It’s slow in the document management space after the holidays, but there are still some notable points — including the fact the City of Boston has turned to Google and away from Microsoft. Meanwhile, Adobe is shutting down Workspaces, Dell and PSIGEN have formalized their partnership and Microsoft has announced some of the price plans for Power BI for Office 365.
Boston Turns Its Back On Microsoft
Ouch! The city of Boston has just signed a deal with Google to use its Apps suite and move to the Google Cloud from Microsoft. The deal will result in 76,000 municipal workers, including the police department, teachers and students, using and working on Google Docs, Gmail, and other Google apps, and backing-up their information into the Google cloud.
This one must really hurt Microsoft. Financially, the cut probably didn’t go too deep, but pride ... well that’s a different matter. Google and Microsoft have spent a lot of time over the past two years trading blows over the relative merits of their productivity suites, and while Office 365 cannot be beaten on functionality, when price was added into the equation, Google Apps probably worked out cheaper.
This is unlikely to be the last exchange between the two giants, but the City of Boston is a real gem, and comes at a time when Microsoft is finding it difficult to respond as the search for a new CEO continues.
It is also a major marketing victory for Google. The City of Boston was named the top Digital City in America by the Center for Digital Government in November, so — and you can almost hear the public sector decision makers chewing on this one — if its good enough for Boston, then its good enough for other cities, agencies and federal departments.
The reasons Boston decided to go this road is not entirely clear. In a guest post on the Google Enterprise Blog, Bill Oates, the Chief Information Officer with the city, said that as a tech-savvy city, its managers are “always looking for the best IT tools to help our government run smarter, innovate more effectively and provide better services for our citizens.”

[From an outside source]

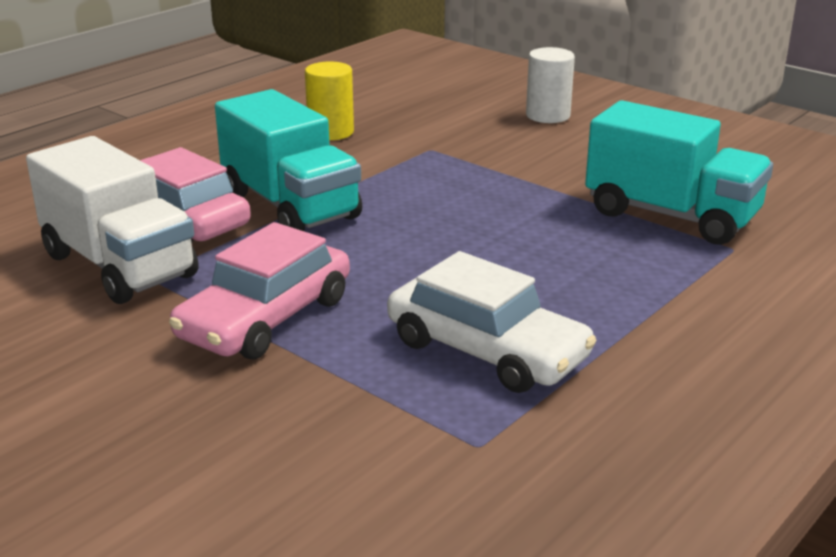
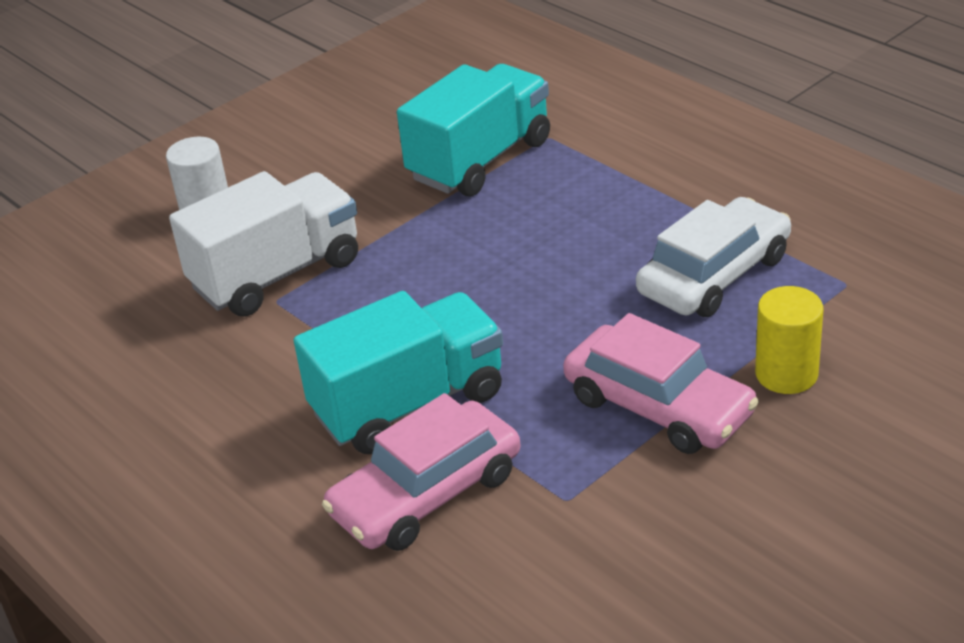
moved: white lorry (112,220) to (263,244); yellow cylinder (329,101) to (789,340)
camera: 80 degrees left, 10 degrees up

Why, Google? Office 365 has a lot more under the hood and a whole pile of price plans to suit every pocket. In response, he said:
In 2013, following an extensive review of the market, the city initiated a rigorous RFP (Request for Proposals) process that attracted a wide array of bids, including multiple Microsoft and Google cloud offerings. A selection committee composed of members from our City IT organization, Boston Police, and Boston Public Schools evaluated 10 proposals based on both cost and technical capabilities. The committee unanimously chose Google Apps based on its ability to meet the needs of a fast moving city while providing a secure cloud environment.”